In preparation for the final Mercury mission, flown by Gordon Cooper, the suit underwent the most modifications, most notably the replacement of the leather boots with ones incorporated directly into the suit. Other changes were made in the shoulder construction, along with the pressure helmet. A new mechanical seal for the faceplate eliminated the need for the small pressure bottle and hose, and incorporated new microphones and an oral thermometer; the latter eliminated the rectal thermometer used on prior flights. Cooper wore neither the convex mirror or the life vest. Shepard, who was Cooper's backup, had an identical flight and backup suit for the mission, and was to wear the modified suit for the cancelled MA-10 flight.
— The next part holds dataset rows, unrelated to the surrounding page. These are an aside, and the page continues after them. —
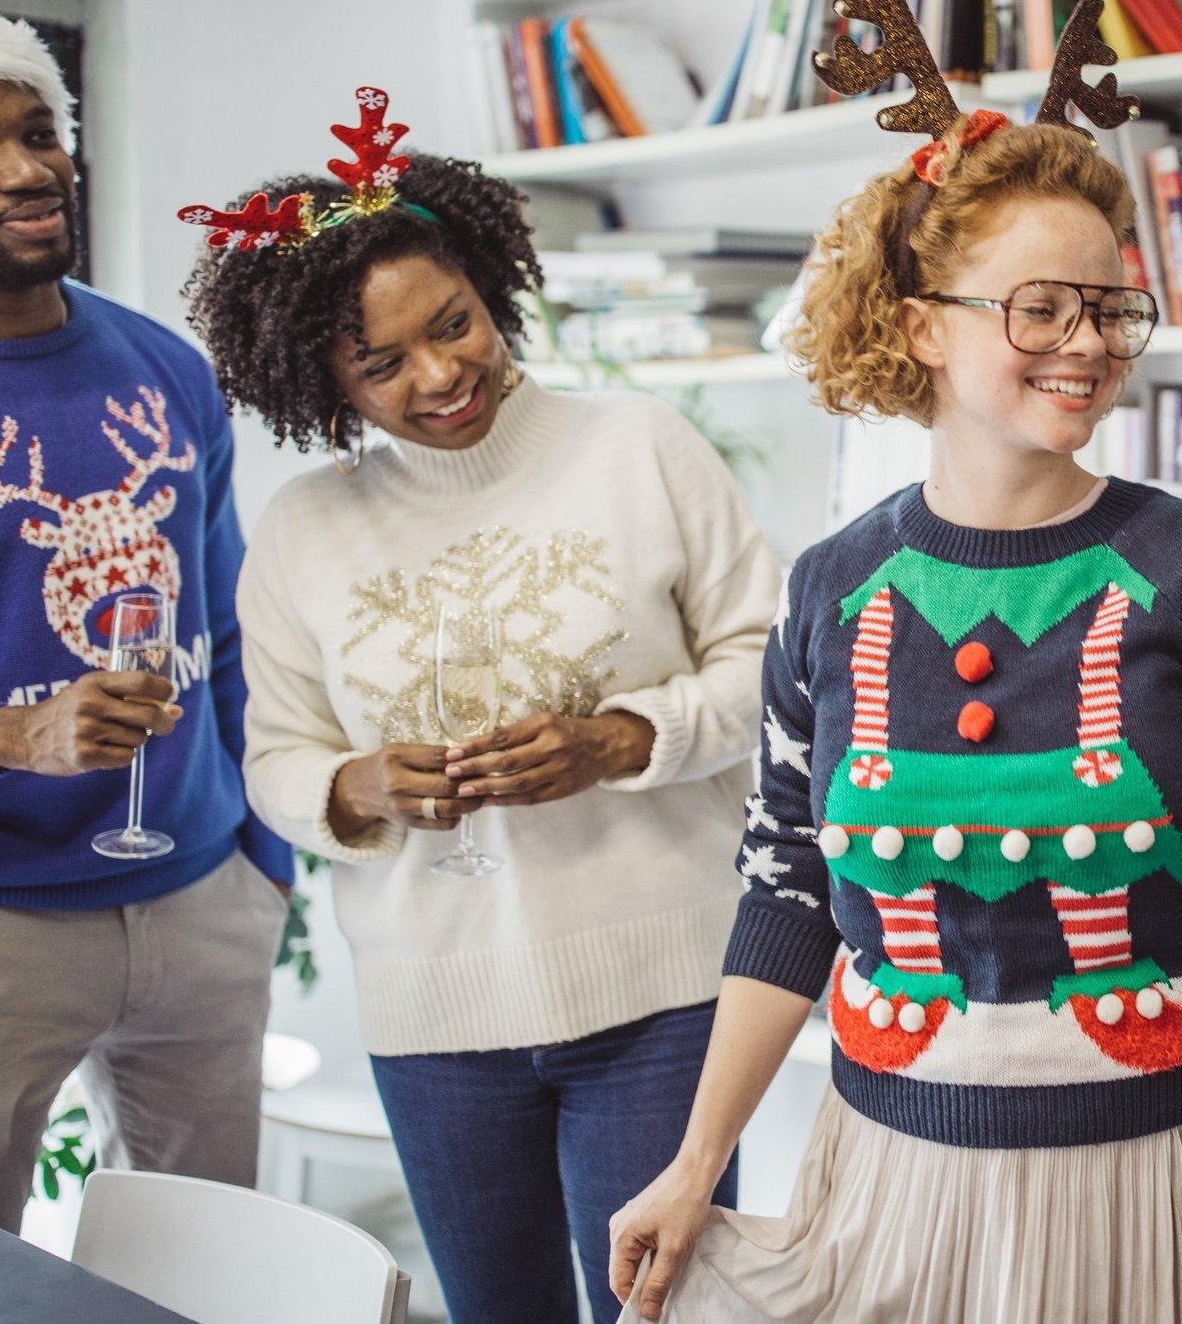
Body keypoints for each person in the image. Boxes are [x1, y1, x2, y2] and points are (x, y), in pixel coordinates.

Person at [606, 0, 1182, 1322]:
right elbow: (787, 887)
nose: (1085, 344)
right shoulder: (831, 589)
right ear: (921, 324)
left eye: (1107, 308)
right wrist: (694, 1164)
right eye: (1038, 307)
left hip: (1168, 1165)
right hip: (894, 1167)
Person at [181, 87, 777, 1324]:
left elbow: (775, 667)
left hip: (664, 996)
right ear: (321, 377)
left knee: (665, 1312)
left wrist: (622, 739)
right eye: (381, 362)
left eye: (453, 324)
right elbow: (277, 758)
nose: (441, 373)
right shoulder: (304, 530)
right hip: (437, 1019)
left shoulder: (639, 447)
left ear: (489, 287)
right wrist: (358, 787)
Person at [0, 0, 291, 1234]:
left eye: (37, 130)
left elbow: (233, 626)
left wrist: (262, 859)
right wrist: (8, 734)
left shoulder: (164, 366)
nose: (24, 168)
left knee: (206, 1269)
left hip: (200, 892)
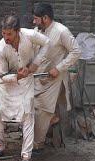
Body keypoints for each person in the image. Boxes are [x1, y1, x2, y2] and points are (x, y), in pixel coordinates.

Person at [0, 15, 50, 161]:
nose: (6, 38)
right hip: (6, 85)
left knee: (28, 116)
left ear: (18, 31)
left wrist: (35, 64)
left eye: (9, 34)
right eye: (3, 34)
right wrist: (17, 76)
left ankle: (26, 158)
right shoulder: (0, 49)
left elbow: (47, 43)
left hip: (26, 83)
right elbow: (2, 75)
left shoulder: (29, 35)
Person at [32, 3, 81, 153]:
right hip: (38, 76)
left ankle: (37, 145)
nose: (34, 22)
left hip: (54, 78)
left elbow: (76, 51)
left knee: (43, 111)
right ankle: (44, 127)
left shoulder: (61, 31)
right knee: (29, 106)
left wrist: (58, 68)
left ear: (45, 18)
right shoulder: (37, 31)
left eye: (36, 19)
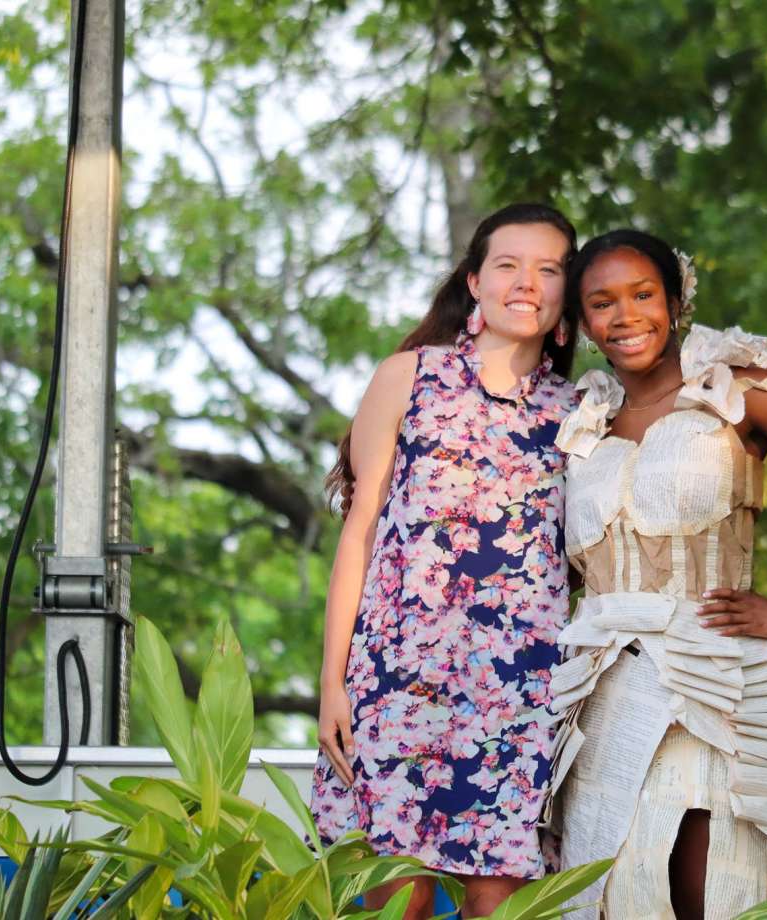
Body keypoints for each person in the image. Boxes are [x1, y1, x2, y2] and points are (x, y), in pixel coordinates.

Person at [547, 229, 767, 919]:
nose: (625, 316)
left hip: (709, 679)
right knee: (609, 891)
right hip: (598, 695)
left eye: (643, 295)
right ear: (583, 323)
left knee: (703, 888)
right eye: (602, 303)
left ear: (676, 300)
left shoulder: (730, 392)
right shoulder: (581, 421)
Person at [311, 203, 581, 919]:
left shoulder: (582, 411)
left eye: (549, 269)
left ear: (564, 298)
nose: (527, 282)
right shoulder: (409, 376)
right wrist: (331, 684)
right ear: (475, 281)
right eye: (508, 264)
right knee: (398, 901)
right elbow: (359, 534)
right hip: (397, 685)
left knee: (501, 903)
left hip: (520, 696)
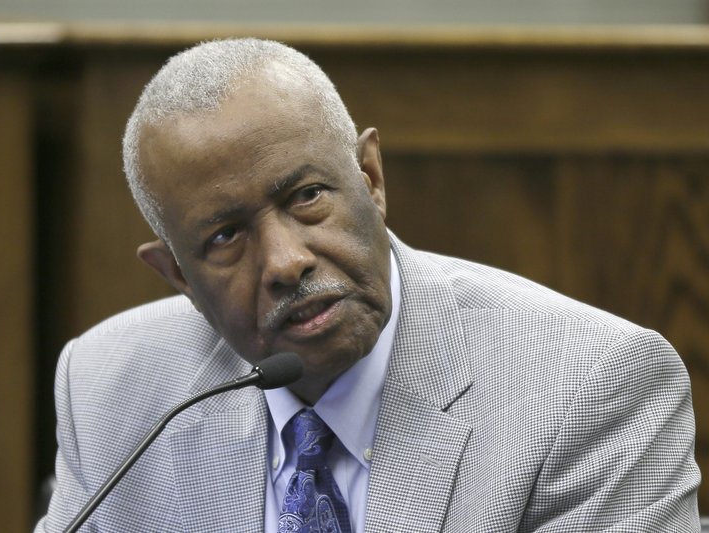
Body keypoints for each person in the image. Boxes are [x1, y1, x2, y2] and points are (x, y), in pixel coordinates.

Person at [36, 38, 701, 532]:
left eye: (308, 196)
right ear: (178, 274)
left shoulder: (588, 389)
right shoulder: (111, 387)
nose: (285, 261)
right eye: (225, 237)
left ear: (372, 178)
MA-9 was the last flight of the Mercury pressure suit.

== Later use ==
After Mercury, the pressure suit was used for the early development phases for the Gemini program, but because of the success of the X-15 high altitude pressure suit, the bigger room on the Gemini spacecraft, and the need to develop a suit for Extra-vehicular activity (EVA) outside the spacecraft, the Mercury suit was phased out of NASA service and was replaced with the basic G3C version of the X-15 suit. Since then, NASA has used either the David Clark Company, ILC Dover, Hamilton Sundstrand, or Oceaneering International for all pressure and spacesuit needs. B.F. Goodrich would only be used after Mercury for the production of the landing gear tires for the Space Shuttle, but this has since been done by Michelin.